Their ideologies don't even seem to be the same - Trelane is a dick but never hurts anyone (and arguably doesn't intend to, even when hunting Kirk), and his parents are furious at him for messing with other lifeforms. Meanwhile Q throws the Enterprise into Borg space and watches as 18 people get dragged away and assimilated, then makes Picard beg for mercy, which feels a little bit different from Trelane's mischief, to put it mildly.

SNW's decision to make him a Q did inordinately annoy me not because I care that much about Trelane, but rather because it speaks to a certain mindset. TOS' approach is "space is operatic and mythic, anything can happen, there's all kinds of unknowable weirdness out there" while SNW's ethos feels more like "the galaxy consists chiefly of things James Kirk saw, many of which are connected to each other", and the former approach to the setting seems so much more interesting to me.
 
Even if Trelane were biologically godlike instead of getting his power from a special mirror (lol), I don't see why he'd necessarily be tied to Q. There's other species like the Daud or even, to an extent, Apollo's race who have similar abilities.

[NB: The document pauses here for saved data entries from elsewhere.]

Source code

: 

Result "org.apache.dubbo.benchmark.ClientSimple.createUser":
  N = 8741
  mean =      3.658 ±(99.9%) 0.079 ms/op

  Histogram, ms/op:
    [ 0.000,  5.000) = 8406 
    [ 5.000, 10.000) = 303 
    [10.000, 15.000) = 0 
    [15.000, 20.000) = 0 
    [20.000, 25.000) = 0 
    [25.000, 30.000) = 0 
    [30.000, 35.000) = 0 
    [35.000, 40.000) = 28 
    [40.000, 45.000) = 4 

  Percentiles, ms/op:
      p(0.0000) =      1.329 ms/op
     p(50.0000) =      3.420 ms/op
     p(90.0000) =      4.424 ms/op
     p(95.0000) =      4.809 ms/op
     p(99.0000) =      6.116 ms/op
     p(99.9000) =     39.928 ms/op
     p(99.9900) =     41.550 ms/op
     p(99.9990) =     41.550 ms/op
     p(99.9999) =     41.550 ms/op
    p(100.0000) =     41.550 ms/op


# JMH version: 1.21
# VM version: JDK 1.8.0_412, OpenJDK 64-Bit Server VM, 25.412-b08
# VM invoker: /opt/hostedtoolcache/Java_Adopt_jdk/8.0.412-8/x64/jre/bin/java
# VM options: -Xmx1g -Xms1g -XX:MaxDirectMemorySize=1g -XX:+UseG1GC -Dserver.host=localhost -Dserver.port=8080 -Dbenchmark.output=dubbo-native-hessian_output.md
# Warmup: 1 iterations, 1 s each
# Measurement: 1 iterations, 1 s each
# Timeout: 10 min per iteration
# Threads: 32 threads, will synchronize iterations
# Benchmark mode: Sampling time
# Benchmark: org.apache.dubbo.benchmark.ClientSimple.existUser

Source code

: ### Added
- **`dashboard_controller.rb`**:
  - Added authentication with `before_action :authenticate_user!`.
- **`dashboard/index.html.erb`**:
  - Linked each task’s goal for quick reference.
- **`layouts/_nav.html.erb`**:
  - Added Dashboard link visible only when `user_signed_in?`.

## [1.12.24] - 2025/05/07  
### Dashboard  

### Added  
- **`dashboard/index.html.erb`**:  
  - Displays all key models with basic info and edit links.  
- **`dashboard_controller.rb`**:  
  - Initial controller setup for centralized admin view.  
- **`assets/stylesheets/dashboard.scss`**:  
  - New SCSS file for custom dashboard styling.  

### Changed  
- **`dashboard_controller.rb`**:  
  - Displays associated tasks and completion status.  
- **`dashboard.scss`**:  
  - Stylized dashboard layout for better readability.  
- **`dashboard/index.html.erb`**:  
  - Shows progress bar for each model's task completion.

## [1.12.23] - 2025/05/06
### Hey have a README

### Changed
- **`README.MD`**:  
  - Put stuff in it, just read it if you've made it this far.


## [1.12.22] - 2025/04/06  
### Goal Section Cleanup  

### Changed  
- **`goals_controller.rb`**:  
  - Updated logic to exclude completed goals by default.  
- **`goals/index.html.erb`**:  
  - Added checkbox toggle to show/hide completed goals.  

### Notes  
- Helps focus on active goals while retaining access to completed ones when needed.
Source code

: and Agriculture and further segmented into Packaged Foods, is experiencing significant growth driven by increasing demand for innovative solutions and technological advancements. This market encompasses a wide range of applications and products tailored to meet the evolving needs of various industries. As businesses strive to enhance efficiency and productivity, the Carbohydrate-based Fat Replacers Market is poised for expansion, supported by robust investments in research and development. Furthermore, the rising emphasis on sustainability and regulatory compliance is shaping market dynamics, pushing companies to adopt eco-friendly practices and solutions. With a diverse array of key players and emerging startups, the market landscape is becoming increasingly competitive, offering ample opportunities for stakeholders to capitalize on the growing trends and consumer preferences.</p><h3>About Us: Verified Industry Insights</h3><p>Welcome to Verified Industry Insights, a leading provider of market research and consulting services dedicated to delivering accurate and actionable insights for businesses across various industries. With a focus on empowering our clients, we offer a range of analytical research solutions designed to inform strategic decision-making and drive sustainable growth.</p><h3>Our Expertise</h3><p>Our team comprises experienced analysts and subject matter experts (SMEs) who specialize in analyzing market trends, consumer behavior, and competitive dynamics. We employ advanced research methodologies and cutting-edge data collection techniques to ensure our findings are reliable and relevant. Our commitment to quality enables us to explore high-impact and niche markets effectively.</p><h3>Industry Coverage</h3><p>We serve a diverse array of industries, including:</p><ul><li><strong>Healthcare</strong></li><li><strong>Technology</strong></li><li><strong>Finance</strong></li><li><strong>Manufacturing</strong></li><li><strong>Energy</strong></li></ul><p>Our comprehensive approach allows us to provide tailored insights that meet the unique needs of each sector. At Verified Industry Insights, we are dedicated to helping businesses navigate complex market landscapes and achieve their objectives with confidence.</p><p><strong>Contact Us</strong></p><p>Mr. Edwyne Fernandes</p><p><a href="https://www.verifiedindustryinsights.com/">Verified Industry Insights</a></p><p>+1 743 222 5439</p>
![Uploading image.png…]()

Exactly. The galaxy is over 13 billion years old, and humans are newcomers. Logically, species immensely more ancient and advanced than humans should greatly outnumber species at a comparable level to humans. So there's no reason to assume any given two super-advanced species are related; statistically, it's vanishingly unlikely. And it makes especially little sense with Trelane's species and the Q, when every specific detail about the respective species' nature and abilities is different and the only similarity is one of personality between a single individual of each species.


SNW's decision to make him a Q did inordinately annoy me not because I care that much about Trelane, but rather because it speaks to a certain mindset. TOS' approach is "space is operatic and mythic, anything can happen, there's all kinds of unknowable weirdness out there" while SNW's ethos feels more like "the galaxy consists chiefly of things James Kirk saw, many of which are connected to each other", and the former approach to the setting seems so much more interesting to me.

I agree that "Wedding Bell Blues" was a terrible idea, but to be fair, it never explicitly said that the "Wedding Planner" was Trelane or that the parent voiced by John deLancie was Q; it just implied it strongly. So we don't have to take it as fact if we don't want to. The Planner could've been a different member of Trelane's species, and a voice is just a voice. James Doohan voiced Sargon, but that doesn't mean Sargon was actually Scotty.